In his article for The Atlantic ”So You Think Someone Might Be Mentally Ill” John Snook of the Treatment Advocacy Center (Virginia-based non profit) highlights the broken system of addressing mental health, specifically in Florida where almost always, the focus is on immediate harm or if the person might be a danger to himself or others around him/her. Snook noted that a medical model should be the primary model for addressing mental health issues and not put mental health care in the hands or law enforcers who are neither trained for such
In a 2015 special report of the Orlando Sentinel “ Florida’s mental-health epidemic reaches crisis point” makes for scaring readers where the authors highlight how resources are not available or the state’s system to get the resources is hard to navigate for someone to get treatment for mental health issues.

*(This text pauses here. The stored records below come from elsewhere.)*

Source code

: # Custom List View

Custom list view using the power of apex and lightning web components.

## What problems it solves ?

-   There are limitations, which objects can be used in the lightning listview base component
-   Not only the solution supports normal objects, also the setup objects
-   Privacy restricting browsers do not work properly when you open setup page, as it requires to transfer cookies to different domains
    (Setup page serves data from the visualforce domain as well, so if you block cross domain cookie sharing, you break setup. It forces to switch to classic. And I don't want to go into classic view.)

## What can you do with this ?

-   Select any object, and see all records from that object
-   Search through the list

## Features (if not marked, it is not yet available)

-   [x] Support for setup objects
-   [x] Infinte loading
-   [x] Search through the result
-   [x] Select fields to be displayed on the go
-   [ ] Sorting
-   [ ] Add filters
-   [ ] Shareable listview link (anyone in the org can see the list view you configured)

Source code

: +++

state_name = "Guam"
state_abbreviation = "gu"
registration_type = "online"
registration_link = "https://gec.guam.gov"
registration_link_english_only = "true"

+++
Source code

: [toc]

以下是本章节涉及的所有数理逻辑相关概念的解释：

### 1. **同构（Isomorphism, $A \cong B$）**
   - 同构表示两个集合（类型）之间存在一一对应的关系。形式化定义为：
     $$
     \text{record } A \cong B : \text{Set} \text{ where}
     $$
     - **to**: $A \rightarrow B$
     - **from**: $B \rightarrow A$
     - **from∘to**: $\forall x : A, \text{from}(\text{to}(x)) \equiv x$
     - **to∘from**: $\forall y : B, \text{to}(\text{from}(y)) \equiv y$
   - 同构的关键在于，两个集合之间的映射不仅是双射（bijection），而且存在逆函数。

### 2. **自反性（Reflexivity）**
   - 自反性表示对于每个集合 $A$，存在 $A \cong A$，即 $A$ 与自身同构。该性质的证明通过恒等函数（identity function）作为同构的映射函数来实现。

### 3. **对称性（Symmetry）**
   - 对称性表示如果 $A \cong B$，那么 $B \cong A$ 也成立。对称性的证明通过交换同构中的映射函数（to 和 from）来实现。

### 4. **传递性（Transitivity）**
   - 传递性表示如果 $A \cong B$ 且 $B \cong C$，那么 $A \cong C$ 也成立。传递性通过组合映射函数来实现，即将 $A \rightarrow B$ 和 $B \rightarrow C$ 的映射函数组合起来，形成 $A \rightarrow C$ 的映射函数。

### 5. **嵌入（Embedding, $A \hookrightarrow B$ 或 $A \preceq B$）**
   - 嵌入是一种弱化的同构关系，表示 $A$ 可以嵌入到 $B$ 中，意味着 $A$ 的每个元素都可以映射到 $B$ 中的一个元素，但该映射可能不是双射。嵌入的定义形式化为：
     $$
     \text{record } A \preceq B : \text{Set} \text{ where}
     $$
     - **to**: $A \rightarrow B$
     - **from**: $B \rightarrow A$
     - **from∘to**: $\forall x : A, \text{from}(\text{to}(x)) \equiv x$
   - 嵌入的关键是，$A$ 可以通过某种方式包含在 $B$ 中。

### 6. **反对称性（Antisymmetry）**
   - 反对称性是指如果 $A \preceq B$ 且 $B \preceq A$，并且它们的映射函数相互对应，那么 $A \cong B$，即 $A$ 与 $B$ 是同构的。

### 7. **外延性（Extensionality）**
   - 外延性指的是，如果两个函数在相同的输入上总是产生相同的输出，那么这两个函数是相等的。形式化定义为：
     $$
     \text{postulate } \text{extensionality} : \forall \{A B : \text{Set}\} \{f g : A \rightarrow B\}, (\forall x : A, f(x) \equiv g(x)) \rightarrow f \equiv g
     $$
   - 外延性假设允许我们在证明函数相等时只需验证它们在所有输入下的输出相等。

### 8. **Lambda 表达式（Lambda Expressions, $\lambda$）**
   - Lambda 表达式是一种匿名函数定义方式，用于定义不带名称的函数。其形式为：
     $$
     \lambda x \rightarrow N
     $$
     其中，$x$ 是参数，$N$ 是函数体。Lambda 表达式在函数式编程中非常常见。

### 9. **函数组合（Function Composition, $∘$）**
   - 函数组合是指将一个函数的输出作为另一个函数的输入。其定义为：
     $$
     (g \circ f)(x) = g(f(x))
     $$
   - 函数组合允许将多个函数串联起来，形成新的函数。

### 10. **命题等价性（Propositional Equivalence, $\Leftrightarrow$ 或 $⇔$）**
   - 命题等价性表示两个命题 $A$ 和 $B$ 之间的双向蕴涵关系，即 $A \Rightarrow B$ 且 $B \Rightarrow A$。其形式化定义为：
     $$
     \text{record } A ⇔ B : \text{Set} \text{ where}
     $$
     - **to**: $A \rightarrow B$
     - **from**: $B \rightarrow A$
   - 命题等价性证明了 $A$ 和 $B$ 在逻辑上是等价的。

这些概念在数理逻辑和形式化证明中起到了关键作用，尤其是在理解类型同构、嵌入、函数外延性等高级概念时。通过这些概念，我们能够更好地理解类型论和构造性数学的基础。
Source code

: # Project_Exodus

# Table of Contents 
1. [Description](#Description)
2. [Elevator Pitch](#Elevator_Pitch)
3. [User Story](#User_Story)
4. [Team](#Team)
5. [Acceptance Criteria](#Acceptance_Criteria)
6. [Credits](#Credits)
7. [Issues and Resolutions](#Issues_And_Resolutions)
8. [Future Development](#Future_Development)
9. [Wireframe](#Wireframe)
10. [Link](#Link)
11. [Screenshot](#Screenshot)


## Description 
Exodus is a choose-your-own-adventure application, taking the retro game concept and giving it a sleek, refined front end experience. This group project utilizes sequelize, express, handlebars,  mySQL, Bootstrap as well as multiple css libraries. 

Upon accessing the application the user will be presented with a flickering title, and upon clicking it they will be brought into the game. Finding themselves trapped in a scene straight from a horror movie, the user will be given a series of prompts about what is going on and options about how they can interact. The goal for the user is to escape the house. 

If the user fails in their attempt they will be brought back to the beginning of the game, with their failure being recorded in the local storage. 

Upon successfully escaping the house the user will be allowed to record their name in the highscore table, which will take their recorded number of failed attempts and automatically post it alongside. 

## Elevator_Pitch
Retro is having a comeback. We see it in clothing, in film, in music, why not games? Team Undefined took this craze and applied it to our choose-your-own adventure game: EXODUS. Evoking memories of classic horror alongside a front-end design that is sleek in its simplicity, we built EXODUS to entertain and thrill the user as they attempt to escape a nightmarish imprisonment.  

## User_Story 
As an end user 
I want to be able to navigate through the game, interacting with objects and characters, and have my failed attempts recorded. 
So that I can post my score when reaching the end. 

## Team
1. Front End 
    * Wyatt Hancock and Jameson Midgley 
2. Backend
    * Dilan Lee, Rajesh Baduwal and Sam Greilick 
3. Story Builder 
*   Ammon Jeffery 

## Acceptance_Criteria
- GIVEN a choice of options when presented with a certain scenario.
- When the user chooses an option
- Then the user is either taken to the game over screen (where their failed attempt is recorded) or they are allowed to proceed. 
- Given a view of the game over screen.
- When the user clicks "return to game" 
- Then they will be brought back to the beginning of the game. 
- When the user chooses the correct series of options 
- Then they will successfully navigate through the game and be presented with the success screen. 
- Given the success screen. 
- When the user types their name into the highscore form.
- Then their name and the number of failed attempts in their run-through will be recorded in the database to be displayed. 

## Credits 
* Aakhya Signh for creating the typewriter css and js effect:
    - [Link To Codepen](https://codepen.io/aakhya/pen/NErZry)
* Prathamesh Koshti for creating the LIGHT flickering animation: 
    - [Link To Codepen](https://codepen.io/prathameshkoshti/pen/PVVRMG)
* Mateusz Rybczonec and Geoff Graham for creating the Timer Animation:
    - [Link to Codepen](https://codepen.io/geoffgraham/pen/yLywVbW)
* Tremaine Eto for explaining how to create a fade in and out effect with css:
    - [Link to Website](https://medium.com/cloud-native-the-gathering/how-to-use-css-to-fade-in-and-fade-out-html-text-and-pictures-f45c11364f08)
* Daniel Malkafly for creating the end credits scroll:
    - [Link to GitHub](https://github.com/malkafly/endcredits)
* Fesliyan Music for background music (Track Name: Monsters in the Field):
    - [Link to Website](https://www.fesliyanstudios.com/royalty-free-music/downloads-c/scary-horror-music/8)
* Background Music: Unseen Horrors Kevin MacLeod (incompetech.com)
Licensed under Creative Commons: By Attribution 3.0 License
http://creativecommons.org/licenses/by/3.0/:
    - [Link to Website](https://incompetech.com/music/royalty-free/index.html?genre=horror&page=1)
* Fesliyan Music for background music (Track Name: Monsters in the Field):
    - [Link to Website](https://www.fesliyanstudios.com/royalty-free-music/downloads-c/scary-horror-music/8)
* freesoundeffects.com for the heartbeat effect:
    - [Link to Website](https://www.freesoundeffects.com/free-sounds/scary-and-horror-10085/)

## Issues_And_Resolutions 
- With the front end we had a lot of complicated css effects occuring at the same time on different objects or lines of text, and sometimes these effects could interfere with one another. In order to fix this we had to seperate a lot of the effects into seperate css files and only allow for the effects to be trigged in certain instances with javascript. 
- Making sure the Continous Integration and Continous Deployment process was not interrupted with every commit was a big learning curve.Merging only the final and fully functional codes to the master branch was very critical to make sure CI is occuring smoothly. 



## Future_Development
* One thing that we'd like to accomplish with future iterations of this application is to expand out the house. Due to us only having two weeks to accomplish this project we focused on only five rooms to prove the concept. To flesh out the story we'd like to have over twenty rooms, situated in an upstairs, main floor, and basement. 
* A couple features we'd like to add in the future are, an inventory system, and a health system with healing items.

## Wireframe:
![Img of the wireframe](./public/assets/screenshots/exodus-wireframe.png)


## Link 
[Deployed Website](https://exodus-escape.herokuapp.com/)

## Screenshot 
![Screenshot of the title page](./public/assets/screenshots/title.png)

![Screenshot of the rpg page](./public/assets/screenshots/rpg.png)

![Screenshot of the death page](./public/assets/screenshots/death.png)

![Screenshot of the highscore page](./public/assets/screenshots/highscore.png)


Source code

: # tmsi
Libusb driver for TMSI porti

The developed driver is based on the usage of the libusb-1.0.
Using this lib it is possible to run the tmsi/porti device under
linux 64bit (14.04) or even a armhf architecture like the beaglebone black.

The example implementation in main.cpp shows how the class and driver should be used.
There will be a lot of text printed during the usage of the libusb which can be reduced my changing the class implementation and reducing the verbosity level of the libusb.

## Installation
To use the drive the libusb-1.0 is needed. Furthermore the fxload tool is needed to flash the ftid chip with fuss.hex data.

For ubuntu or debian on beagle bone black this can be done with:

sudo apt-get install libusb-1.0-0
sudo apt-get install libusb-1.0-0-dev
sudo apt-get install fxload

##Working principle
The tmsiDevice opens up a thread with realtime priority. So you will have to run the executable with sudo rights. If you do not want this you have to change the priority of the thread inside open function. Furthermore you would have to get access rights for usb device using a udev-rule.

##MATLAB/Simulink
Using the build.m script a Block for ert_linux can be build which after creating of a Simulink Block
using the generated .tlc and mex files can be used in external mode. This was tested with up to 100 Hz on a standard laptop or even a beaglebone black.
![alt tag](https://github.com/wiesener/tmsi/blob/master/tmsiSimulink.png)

Florida is far from the only problem state, there is a national shortage of mental health professionals in the US. According to the US Health Resources and Services Administration in November 2016, there is a need to add 10,000 mental health providers by 2025 to meet the growing demand. And cited in a 2016 study in the Telemedicine Journal and E-Health, the country is at the ‘threshold of a severe shortage of psychiatrists”.
As of May 2016 according to the US Bureau of Labor Statistics, there are only about 24,820 psychiatrists in the US; 166,600 psychologists, and about 2 million that makes up the larger group of ‘Community and social service occupations’ which include ‘substance abuse and behavioral disorder counselors’ (91,000), ‘marriage and family therapists’ (36,000), and ‘mental health counselors’ (139,000) among others, Check other relevant statistics from the US Bureau of Labor Statistics here.
Mental health care can be considered as one of the medical fields more apt to use and take advantage of what telehealth has to offer. It allows not just for remote consultations but also access to self-help tools and various applications which forms part of the patient’s treatment. But could telehealth have made an impact here?